━━ Source data
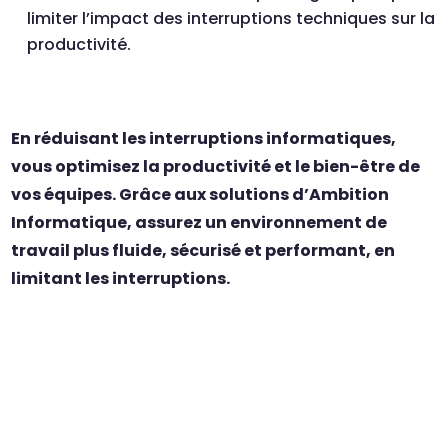
limiter l’impact des interruptions techniques sur la
productivité.
En réduisant les interruptions informatiques,
vous optimisez la productivité et le bien-être de
vos équipes. Grâce aux solutions d’Ambition
Informatique, assurez un environnement de
travail plus fluide, sécurisé et performant, en
limitant les interruptions.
━━━━
• [Task goal]:
Set down exactly, and only, the lines of the data above from the line containing "vous optimisez la" through the last one.

• [Completed exercise]:
vous optimisez la productivité et le bien-être de
vos équipes. Grâce aux solutions d’Ambition
Informatique, assurez un environnement de
travail plus fluide, sécurisé et performant, en
limitant les interruptions.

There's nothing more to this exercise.